Sargent Shriver


Defending Legal Services
August 27, 2017

“[I am] proudest of Legal Services because I recognized that it had the greatest potential for changing the system under which people’s lives were being exploited. I was proud of the young lawyers who turned down fat, corporate practices to work for the poor, and proudest of them when they dared to challenge state and federal procedures and win.”
—Sargent Shriver’s response when asked about which Office of Economic Opportunity program he felt most proud, in Sarge: The Life and Times of Sargent Shriver.)

Legal services may have been the anti-poverty program of which Sargent Shriver was most proud. But it also made his job much harder.

He got a whiff of what was in store as early as the Spring of 1966 when the Office of Economic Opportunity (OEO) was in the midst of making its first round of legal services grants. The president of the California Bar urged him not to fund California Rural Legal Assistance (CRLA) because “it was giving lawyers to one side of an economic struggle.”

Sarge’s response? “Well, if the California Bar will guarantee no lawyer will represent the growers, OEO won’t fund lawyers for the farmworkers.” The bar association president didn’t have an answer to that, and Sarge signed the grant to create CRLA. (Incidentally, only a year later, the California Bar officially supported the refunding grant for CRLA.)

Shortly after being funded, the OEO-funded lawyers began challenging federal and state policies that hurt poor people—doing Sarge’s “proudest” thing.  Some of these cases offended powerful politicians—especially when the lawyers representing those in poverty won.

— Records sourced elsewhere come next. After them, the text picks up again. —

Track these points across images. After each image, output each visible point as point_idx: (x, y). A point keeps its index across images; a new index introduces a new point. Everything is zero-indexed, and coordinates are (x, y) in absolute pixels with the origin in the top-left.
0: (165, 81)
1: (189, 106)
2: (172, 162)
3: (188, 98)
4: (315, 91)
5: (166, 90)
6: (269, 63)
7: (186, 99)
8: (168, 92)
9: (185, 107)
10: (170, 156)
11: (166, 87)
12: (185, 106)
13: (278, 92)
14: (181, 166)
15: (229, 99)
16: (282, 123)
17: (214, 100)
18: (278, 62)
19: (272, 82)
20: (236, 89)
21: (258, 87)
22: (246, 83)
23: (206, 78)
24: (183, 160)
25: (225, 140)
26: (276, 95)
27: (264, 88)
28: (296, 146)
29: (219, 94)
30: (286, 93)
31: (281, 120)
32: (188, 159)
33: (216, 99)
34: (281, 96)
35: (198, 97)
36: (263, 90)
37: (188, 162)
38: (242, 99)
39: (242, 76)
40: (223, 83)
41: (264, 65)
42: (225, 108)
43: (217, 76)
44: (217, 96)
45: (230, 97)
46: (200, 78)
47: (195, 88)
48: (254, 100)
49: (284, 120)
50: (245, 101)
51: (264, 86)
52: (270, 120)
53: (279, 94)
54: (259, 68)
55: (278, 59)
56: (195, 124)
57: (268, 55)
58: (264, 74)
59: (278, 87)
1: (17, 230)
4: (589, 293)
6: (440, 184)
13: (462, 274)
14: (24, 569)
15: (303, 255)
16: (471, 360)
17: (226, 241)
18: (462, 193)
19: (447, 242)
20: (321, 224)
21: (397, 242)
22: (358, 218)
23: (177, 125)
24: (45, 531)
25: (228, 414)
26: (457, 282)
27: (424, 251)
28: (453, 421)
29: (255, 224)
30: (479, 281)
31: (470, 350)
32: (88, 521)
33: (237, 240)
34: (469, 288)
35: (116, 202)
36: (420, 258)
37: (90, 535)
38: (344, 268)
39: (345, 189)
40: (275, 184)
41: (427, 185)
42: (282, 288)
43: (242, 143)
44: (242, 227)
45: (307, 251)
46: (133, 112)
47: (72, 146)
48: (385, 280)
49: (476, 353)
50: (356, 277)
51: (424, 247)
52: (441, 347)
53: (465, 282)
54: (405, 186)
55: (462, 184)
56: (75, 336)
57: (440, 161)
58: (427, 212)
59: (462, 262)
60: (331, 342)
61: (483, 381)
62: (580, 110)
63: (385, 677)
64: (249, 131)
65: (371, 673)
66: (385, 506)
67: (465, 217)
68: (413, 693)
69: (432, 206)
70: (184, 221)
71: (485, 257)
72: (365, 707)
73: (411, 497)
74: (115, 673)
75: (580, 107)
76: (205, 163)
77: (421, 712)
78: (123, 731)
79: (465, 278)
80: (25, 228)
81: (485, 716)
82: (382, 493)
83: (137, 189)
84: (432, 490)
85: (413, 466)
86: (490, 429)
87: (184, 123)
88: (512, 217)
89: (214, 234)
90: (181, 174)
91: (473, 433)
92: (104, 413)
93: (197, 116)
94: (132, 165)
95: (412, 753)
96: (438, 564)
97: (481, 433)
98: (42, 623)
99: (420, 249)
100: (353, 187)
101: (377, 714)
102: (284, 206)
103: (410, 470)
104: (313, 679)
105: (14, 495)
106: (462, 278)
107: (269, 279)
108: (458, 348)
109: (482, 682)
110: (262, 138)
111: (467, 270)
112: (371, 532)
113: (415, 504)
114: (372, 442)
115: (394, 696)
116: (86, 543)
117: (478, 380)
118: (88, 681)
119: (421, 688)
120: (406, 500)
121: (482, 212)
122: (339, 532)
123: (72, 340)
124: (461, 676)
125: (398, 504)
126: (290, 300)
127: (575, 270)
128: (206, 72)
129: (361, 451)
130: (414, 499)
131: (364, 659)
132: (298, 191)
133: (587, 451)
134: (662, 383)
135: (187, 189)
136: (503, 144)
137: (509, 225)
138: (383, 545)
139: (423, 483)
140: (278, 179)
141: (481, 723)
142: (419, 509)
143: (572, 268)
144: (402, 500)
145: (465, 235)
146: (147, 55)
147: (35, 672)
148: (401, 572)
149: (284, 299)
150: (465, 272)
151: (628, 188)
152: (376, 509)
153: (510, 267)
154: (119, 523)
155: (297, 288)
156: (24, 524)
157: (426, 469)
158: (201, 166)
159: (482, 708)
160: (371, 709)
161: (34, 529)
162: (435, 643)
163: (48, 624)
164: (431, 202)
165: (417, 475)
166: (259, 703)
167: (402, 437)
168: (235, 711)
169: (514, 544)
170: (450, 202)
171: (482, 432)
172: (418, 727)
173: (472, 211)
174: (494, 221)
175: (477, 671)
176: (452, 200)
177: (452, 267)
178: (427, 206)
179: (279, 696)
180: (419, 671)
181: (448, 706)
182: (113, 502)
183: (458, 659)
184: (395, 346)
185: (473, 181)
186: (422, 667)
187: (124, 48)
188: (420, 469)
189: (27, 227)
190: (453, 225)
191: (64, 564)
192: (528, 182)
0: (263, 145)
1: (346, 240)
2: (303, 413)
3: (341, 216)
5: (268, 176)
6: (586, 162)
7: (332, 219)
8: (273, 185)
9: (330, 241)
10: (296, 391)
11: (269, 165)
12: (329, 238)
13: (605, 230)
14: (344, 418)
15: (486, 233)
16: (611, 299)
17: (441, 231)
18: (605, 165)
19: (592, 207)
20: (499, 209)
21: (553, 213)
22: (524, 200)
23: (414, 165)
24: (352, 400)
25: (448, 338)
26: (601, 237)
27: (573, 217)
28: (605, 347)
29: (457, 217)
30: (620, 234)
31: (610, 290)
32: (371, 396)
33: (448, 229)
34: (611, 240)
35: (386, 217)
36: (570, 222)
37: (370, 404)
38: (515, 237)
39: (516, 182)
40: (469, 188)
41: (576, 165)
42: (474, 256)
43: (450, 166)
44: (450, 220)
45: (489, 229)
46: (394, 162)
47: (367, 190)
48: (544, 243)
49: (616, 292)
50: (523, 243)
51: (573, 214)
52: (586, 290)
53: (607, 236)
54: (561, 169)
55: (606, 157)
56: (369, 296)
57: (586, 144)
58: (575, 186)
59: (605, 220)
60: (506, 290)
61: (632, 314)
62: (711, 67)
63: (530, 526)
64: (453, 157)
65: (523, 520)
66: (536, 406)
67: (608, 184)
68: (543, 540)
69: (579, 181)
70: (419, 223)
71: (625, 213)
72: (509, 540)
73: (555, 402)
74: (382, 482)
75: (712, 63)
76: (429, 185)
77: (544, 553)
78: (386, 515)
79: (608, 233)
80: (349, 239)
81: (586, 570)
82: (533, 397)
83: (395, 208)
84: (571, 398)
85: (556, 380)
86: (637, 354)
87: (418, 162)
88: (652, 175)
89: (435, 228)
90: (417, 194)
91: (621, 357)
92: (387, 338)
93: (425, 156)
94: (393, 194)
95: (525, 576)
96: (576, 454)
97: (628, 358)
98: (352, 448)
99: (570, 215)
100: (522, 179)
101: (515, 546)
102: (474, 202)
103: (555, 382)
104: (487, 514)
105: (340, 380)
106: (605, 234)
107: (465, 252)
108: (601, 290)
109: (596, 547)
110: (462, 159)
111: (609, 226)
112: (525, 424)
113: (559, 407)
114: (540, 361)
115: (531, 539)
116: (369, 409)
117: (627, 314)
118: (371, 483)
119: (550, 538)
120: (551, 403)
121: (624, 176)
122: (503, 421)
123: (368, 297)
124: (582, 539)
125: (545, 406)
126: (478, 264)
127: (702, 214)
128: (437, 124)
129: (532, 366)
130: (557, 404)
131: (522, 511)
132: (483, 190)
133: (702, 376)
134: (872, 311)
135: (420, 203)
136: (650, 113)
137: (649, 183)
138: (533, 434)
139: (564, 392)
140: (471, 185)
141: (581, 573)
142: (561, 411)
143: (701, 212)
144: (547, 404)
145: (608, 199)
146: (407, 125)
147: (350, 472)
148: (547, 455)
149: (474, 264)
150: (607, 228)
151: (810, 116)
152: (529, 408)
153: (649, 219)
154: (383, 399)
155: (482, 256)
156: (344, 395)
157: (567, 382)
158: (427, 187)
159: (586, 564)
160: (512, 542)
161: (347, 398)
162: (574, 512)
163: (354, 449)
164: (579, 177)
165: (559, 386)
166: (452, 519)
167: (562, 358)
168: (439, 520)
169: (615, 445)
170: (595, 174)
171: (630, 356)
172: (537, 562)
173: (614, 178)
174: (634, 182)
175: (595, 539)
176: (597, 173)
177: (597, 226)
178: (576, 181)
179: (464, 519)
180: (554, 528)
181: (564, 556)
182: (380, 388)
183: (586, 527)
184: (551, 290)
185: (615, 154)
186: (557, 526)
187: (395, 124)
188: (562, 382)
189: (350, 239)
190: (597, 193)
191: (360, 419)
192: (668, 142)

Bar association opposition was one thing; unhappy politicians were quite another.

Sarge, who was responsible for the success of the OEO, knew that controversy about the legal services program could adversely affect overall congressional support for the agency itself. A risk-averse OEO director would have been alarmed by the opposition many state and local politicians were expressing to legal services grantees who managed to offend one politician or the other, but not Sarge.     

CRLA happened to be one of several programs that incurred the wrath of a prominent political figure. Governor Ronald Reagan, already a hero of the GOP’s conservative wing, urged his close political ally, Senator George Murphy, to introduce an amendment to the OEO Act that would have barred all legal services lawyers from being involved in lawsuits against federal, state, or local government agencies. If passed, this provision would have ended legal services lawyers’ ability to hold governments accountable for their treatment of individuals in poverty. Through a massive effort, Sarge and his allies were able to defeat the amendment, albeit at considerable cost in time, effort, and political capital.

By the Spring of 1968, when Governor Reagan made it clear he would veto CRLA’s refunding grant, the strength of OEO’s support for its legal services arm was not absolutely clear. As the OEO’s Legal Program director, I realized the future direction of the Legal Program depended a great deal on CRLA’s fate. If Reagan succeeded in killing CRLA, it would send a message to every other legal services grantee—don’t take your state government to court or you risk a similar fate. I was willing to go to any lengths and take any political risks to beat Reagan’s veto.

But for Sarge, it was a far different question. He had a whole agency at stake. The OEO, and the War on Poverty, were very much in jeopardy.

I needed to know what Sarge would do because it would determine our posture during negotiations. If he said he would override Reagan’s veto no matter what, we entered the game with an extraordinarily strong hand. If not, we would have to dance our way—shifting between bluffing and compromising, all while hoping for the best.  

I scheduled a meeting in Sarge’s office, which I recount in some detail in chapter eight of my history of legal aid. Our meeting happened to occur while Congress was debating OEO’s future appropriation. Sitting at the conference table in his private office, I remained in suspense for a good 20 minutes, while he made and took calls related to the appropriations battle.

Finally, Sarge got up, sat down across from me, and asked what I wanted from him. When I explained the Reagan veto situation, he answered:

“If I didn’t override Reagan’s veto of CRLA, we might as well turn the country over to the John Birch Society.”

Armed with this commitment, we were able to persuade Reagan to back down from his veto threat. CRLA escaped unharmed. And, no other governor even threatened to veto a legal services grant that year.

On this occasion, and many others, Sargent Shriver demonstrated his commitment to people living in poverty. He not only urged people to take bold actions, but also backed them when they did.